Ensuite, il faut accepter une démarche de renoncement. A l'image du Christ qui a renoncé à la gloire céleste pour se faire serviteur. A l'exemple de l'apôtre Paul qui était prêt à se soumettre à la loi de Moïse alors qu'il n'était pas obligé de le faire. Et là, nous sommes assez en contradiction avec notre société où les droits sont élevés au-dessus des devoirs, où le plus important semble être la préservation des acquis et jamais leurs remises en question. 

Enfin, il faut oser interroger nos pratiques, qu'elles soient individuelles ou communautaires. Qu'est-ce qui peut être de l'ordre du contre-témoignage dans notre vie quotidienne, dans nos pratiques d’Église ? Qu'est-ce qui parasite le message que nous voulons transmettre ?


Conclusion

Dans notre façon d'envisager l'évangélisation, nous ferions bien de nous inspirer de l'exemple de Paul. Comme lui, associons fondement théologique et souci pragmatique. 
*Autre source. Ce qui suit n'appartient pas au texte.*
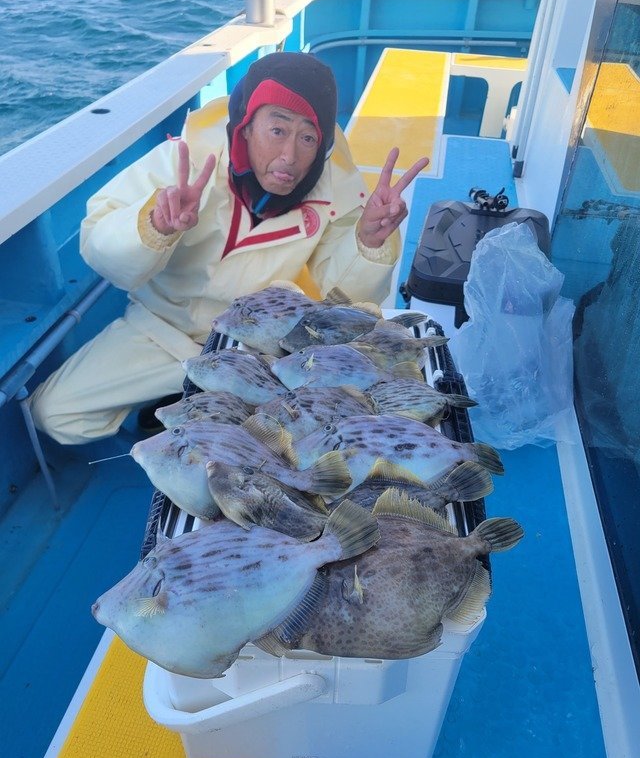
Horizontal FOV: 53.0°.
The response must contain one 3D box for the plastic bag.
[{"bbox_3d":[0.365,-0.071,1.266,0.215,0.390,0.200,6,39,7],"label":"plastic bag"}]

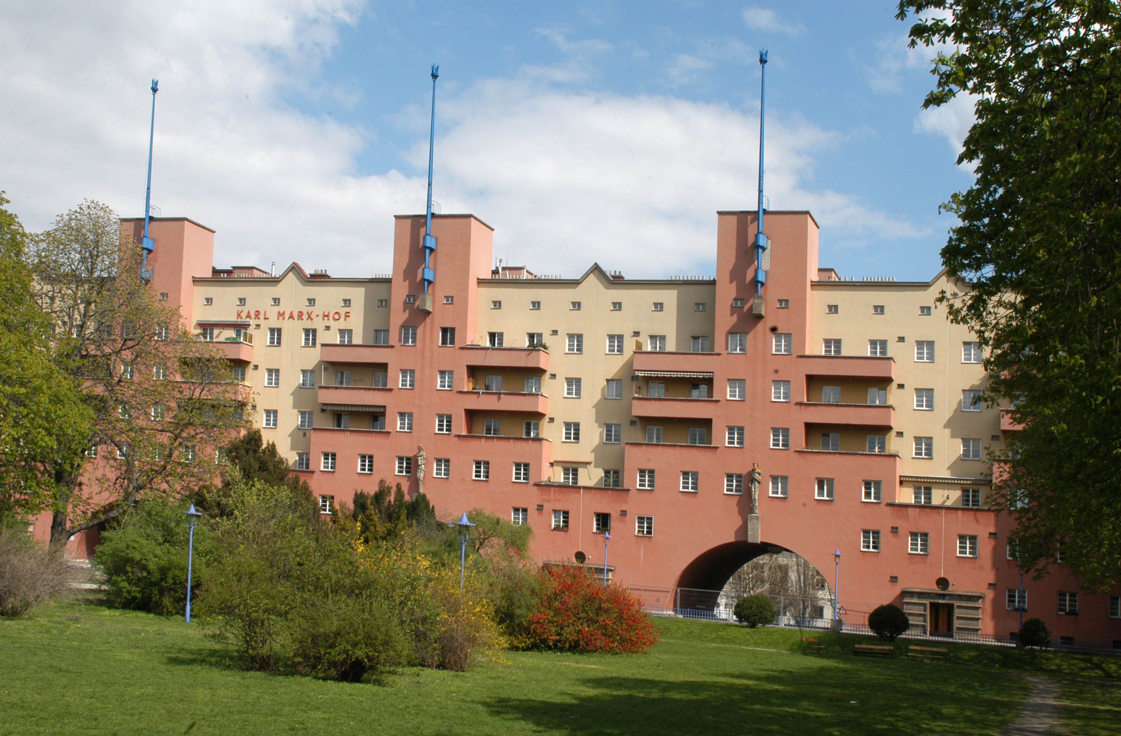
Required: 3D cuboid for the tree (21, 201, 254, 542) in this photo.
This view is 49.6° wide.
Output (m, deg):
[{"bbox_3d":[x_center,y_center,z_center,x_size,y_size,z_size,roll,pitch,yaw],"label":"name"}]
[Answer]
[{"bbox_3d":[-19.935,1.028,57.000,10.000,17.000,9.300,1,-6,17],"label":"tree"}]

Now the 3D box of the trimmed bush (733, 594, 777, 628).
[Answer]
[{"bbox_3d":[10.817,13.470,67.500,2.388,1.900,2.300,1,-3,16],"label":"trimmed bush"}]

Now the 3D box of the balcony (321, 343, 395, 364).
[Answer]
[{"bbox_3d":[-14.243,-0.913,87.020,5.500,1.450,1.650,1,-6,17],"label":"balcony"}]

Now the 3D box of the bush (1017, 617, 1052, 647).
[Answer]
[{"bbox_3d":[24.603,13.754,63.000,1.774,1.591,1.800,1,-3,16],"label":"bush"}]

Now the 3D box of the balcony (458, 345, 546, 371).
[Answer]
[{"bbox_3d":[-4.030,-0.644,86.149,5.910,1.400,1.400,1,-5,17],"label":"balcony"}]

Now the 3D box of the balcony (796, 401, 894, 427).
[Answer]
[{"bbox_3d":[18.092,2.920,77.488,6.039,1.288,1.350,1,-3,16],"label":"balcony"}]

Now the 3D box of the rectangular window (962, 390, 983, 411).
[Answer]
[{"bbox_3d":[25.871,2.062,76.173,1.200,1.360,0.200,1,-6,17],"label":"rectangular window"}]

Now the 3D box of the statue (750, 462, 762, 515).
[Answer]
[{"bbox_3d":[12.469,7.669,77.285,0.780,3.350,0.720,1,-6,17],"label":"statue"}]

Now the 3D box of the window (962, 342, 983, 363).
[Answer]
[{"bbox_3d":[25.859,-0.959,76.166,1.208,1.325,0.220,1,-3,16],"label":"window"}]

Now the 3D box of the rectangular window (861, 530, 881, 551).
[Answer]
[{"bbox_3d":[19.944,11.081,77.938,1.200,1.410,0.200,1,-5,17],"label":"rectangular window"}]

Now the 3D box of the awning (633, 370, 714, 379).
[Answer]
[{"bbox_3d":[7.557,0.469,80.386,5.250,0.420,0.600,1,-3,16],"label":"awning"}]

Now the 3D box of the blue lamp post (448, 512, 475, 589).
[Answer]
[{"bbox_3d":[-3.086,6.637,38.000,0.720,4.300,0.720,1,-5,17],"label":"blue lamp post"}]

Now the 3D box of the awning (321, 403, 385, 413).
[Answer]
[{"bbox_3d":[-14.803,2.847,86.708,5.000,0.550,0.800,1,-6,17],"label":"awning"}]

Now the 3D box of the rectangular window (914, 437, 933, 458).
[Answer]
[{"bbox_3d":[23.520,5.134,78.607,1.200,1.410,0.200,1,-5,17],"label":"rectangular window"}]

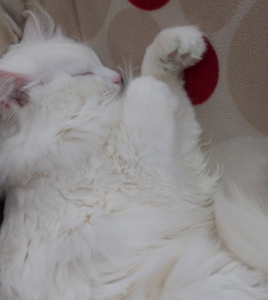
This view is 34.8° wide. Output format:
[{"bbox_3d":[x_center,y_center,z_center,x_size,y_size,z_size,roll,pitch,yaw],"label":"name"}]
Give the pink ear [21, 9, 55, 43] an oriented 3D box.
[{"bbox_3d":[-0.113,-0.145,0.500,0.025,0.035,0.040,-13,80,-31],"label":"pink ear"}]

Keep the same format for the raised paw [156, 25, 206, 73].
[{"bbox_3d":[0.052,-0.110,0.470,0.048,0.038,0.042,15,97,31],"label":"raised paw"}]

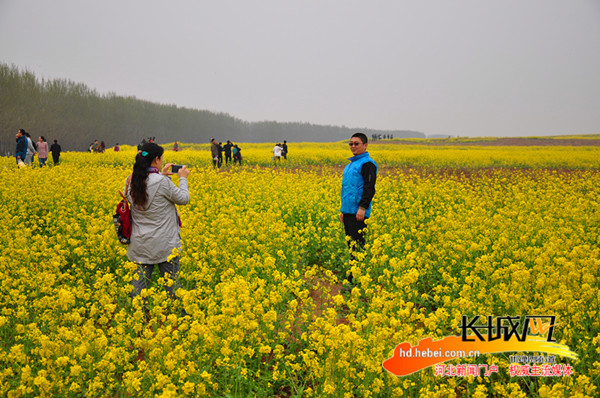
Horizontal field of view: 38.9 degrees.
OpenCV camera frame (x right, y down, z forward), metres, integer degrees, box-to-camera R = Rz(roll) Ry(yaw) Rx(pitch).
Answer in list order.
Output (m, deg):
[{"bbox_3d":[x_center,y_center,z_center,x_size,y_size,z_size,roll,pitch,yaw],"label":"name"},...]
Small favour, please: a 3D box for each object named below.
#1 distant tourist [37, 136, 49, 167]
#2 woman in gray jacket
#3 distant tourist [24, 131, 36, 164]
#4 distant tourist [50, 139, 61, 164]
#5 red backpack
[{"bbox_3d":[-11.548,-1.991,38.058,0.480,1.620,0.340,2,5,30],"label":"distant tourist"},{"bbox_3d":[-1.167,0.340,7.008,0.500,1.610,0.480,4,5,40],"label":"woman in gray jacket"},{"bbox_3d":[-11.452,-1.980,36.059,0.400,1.660,0.480,1,4,18],"label":"distant tourist"},{"bbox_3d":[-13.802,-2.501,48.061,0.580,1.700,0.360,0,4,0],"label":"distant tourist"},{"bbox_3d":[-1.468,0.125,7.017,0.180,0.490,0.290,-1,4,-18],"label":"red backpack"}]

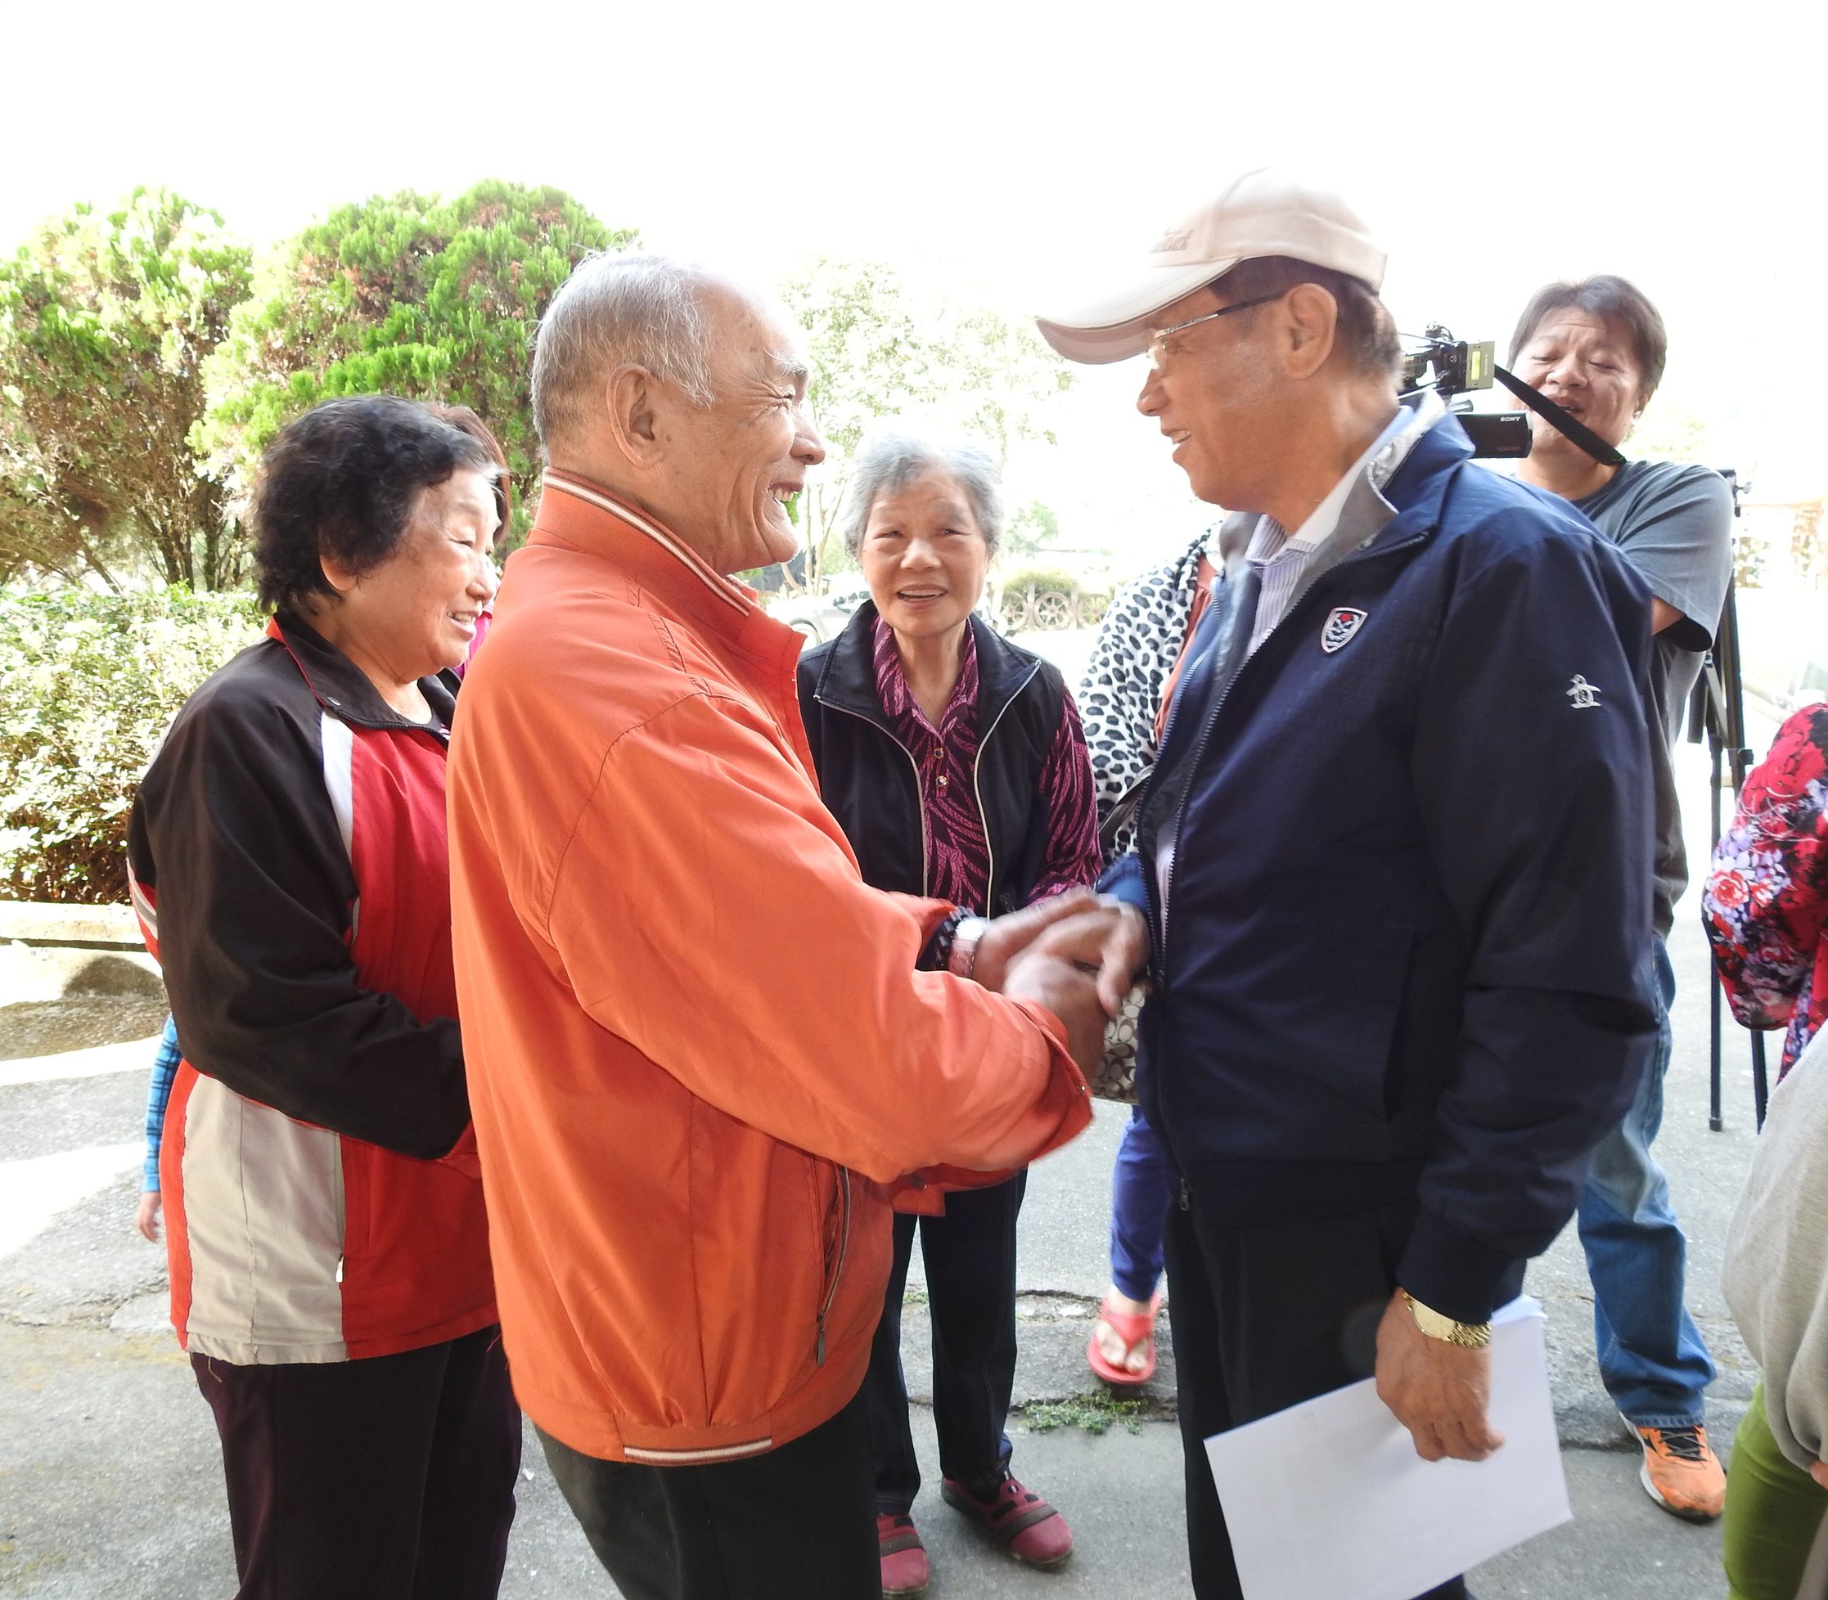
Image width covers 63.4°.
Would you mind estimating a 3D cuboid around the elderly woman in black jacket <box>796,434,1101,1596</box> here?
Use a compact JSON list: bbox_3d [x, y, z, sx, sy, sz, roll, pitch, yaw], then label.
[{"bbox_3d":[0.025,0.291,1.911,0.450,1.475,0.310,-1,11,-3],"label":"elderly woman in black jacket"}]

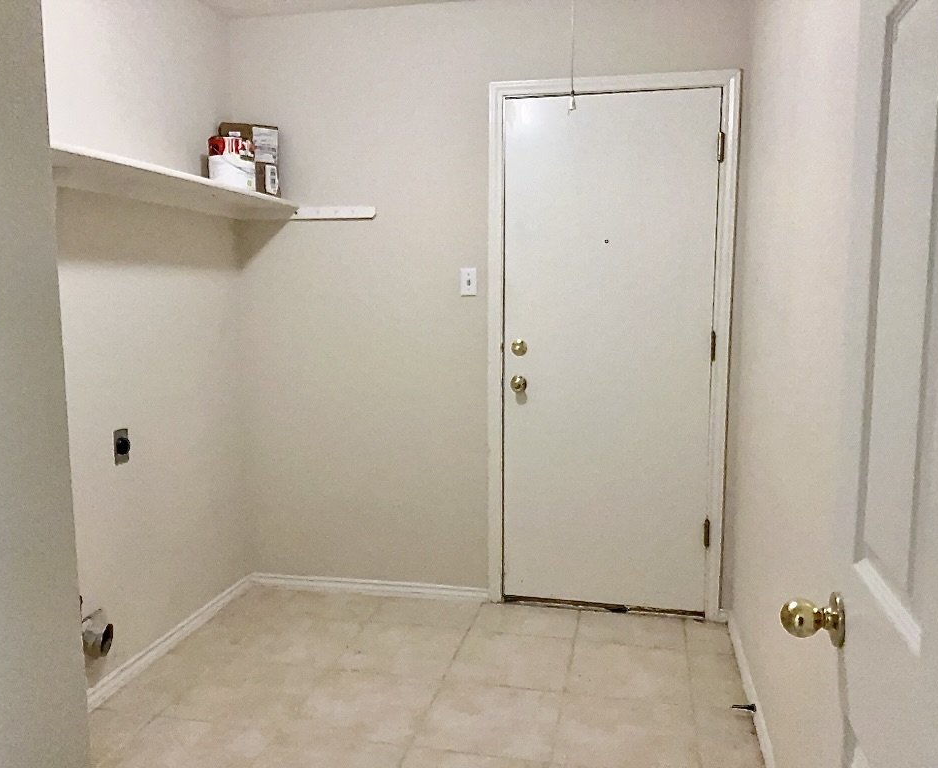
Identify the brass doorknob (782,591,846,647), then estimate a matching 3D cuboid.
[{"bbox_3d":[0.417,0.286,0.977,0.067,0.065,0.065,2,7,14],"label":"brass doorknob"}]

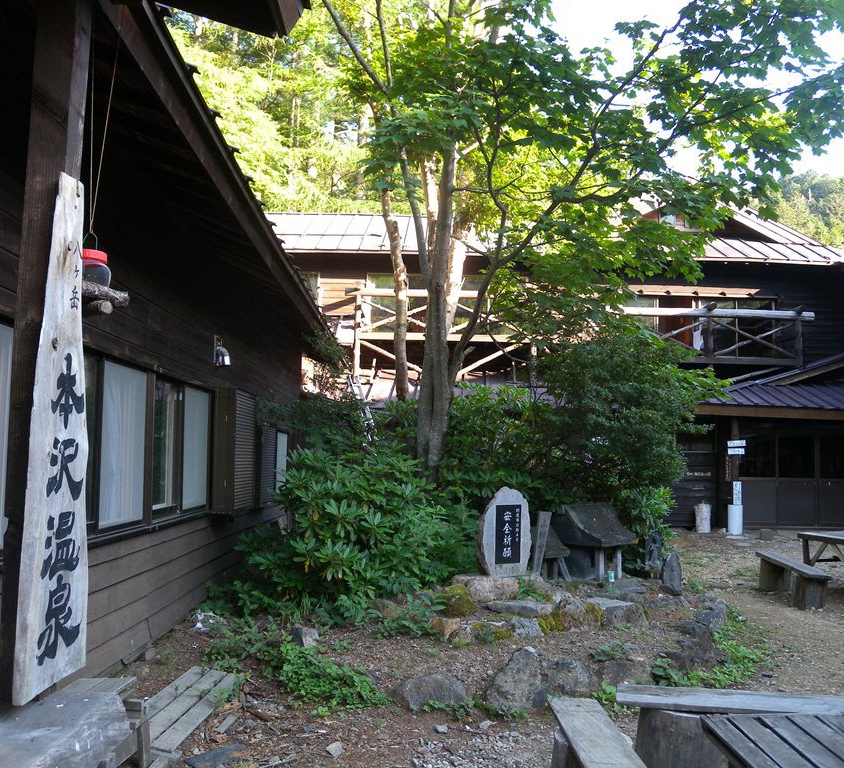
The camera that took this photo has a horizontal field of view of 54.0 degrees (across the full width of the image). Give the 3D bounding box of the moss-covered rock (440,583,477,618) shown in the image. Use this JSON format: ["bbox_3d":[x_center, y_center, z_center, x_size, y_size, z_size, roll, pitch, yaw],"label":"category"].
[{"bbox_3d":[0.324,1.921,7.349,0.330,0.310,0.320,0,-6,0],"label":"moss-covered rock"}]

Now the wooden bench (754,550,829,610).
[{"bbox_3d":[4.374,2.336,9.822,0.270,0.420,2.350,-1,-6,9],"label":"wooden bench"}]

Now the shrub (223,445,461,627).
[{"bbox_3d":[-0.773,1.551,8.591,2.350,1.680,1.850,0,-6,0],"label":"shrub"}]

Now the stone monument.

Le fondement théologique, et l'exemple suprême, c'est l'incarnation du Fils de Dieu, devenu homme parmi les hommes pour se faire serviteur de tous. Juif avec les Juifs. Grec avec les Grecs. Soyons toulousain avec les toulousains !

Le souci pragmatique pour Paul prend racine dans son souhait de rejoindre ses contemporains, quels qu'ils soient, « pour en sauver sûrement quelques-uns ». Et là notre réflexion doit être concrète et interroger les moyens mis en œuvres, identifier ce qui parasite notre message.

Se faire tout à tous... C'est à la fois agir à la suite du Christ, Dieu devenu homme, et mettre tous ses efforts à rejoindre, comprendre, aimer, nos contemporains. C'est notre mission de disciple de Jésus-Christ.